>> start Source excerpt

With Koko/many other talking apes the handler does a LOT of interpretation for
the sign language, to the point that it starts to feel a bit like reading tea
leaves. With Koko, I often feel that the handler goes way too far in this. For
example:

    
    
        Interviewer: Koko, do you feel love from the humans who have raised you and cared for you? Ely35150 asked that. We'll see what she says!
    
        Dr. Patterson: She's reading a birthday card.
    
        Koko: lips, apple give me
    
        Dr. Patterson: People give her her favorite foods.
    
        Koko: love, browse drink nipple
    
        Dr. Patterson: Browse is like... the little foods/snacks we give them.
    
        Koko: koko loves that nipple drink, go
    
        Dr. Patterson: She's kissing her alligator.
    
        Koko: lights off good
    
    

At one point Koko signs "nipple", which her handler interprets as "people"

>> end Source excerpt

Task 1:
From the listing below, pick out each line containing the string "date" and copy those lines.
Task 2:
Write what comes next in the passage about Koko's sign language, starting from its last line.

>> start Records for processing

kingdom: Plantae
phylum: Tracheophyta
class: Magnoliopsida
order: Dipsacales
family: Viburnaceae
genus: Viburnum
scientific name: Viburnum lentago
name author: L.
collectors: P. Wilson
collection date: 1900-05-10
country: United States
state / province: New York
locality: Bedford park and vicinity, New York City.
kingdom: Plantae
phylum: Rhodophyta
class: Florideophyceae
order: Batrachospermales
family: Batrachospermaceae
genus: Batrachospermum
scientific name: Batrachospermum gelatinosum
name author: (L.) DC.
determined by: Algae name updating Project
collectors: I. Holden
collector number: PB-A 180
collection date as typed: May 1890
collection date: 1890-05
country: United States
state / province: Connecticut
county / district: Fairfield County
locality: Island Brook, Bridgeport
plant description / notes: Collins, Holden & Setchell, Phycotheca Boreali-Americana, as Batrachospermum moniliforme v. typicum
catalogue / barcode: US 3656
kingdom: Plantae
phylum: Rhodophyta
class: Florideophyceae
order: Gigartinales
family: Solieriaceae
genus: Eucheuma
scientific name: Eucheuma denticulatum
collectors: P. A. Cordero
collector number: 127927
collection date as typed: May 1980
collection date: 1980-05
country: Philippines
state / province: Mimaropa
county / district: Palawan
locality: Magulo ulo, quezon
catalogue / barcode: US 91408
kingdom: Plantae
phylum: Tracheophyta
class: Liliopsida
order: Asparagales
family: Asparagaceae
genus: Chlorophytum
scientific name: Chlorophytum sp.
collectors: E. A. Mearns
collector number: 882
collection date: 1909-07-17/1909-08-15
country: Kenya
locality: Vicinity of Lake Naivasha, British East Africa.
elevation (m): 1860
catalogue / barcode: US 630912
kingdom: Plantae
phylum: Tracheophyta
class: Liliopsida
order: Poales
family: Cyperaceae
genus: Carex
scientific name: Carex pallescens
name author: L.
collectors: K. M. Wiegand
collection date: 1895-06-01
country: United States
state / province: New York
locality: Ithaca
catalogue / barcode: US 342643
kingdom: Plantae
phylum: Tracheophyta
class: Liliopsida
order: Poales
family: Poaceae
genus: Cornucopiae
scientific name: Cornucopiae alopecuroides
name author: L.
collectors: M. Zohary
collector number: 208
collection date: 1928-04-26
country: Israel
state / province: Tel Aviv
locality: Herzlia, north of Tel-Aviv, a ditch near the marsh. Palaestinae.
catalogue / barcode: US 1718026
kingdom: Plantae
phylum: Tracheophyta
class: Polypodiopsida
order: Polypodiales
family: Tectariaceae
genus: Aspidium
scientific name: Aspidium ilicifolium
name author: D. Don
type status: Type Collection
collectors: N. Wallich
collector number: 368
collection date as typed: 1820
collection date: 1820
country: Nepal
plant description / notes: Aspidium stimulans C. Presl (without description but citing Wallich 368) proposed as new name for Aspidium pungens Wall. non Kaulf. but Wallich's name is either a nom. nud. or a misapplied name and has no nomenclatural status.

>> end Records for processing

Final answer 1:
collection date: 1900-05-10
collection date as typed: May 1890
collection date: 1890-05
collection date as typed: May 1980
collection date: 1980-05
collection date: 1909-07-17/1909-08-15
collection date: 1895-06-01
collection date: 1928-04-26
collection date as typed: 1820
collection date: 1820

Final answer 2:
since they rhyme. Seeing as how Koko can't speak english, the idea that she
understands english rhymes feels like more than a bit of a stretch to me.

Many other scientists have approached the ape speaking thing through a bit
more of a skeptical lens, and produced (IMHO) much better work. The work on
Nim Chimpsky in particular is interesting - they found that while Nim could
associate words with concepts (forming phrases like "give food me eat"),
anything resembling syntax, creating new phrases, or a sustained conversation
was simply out of his reach.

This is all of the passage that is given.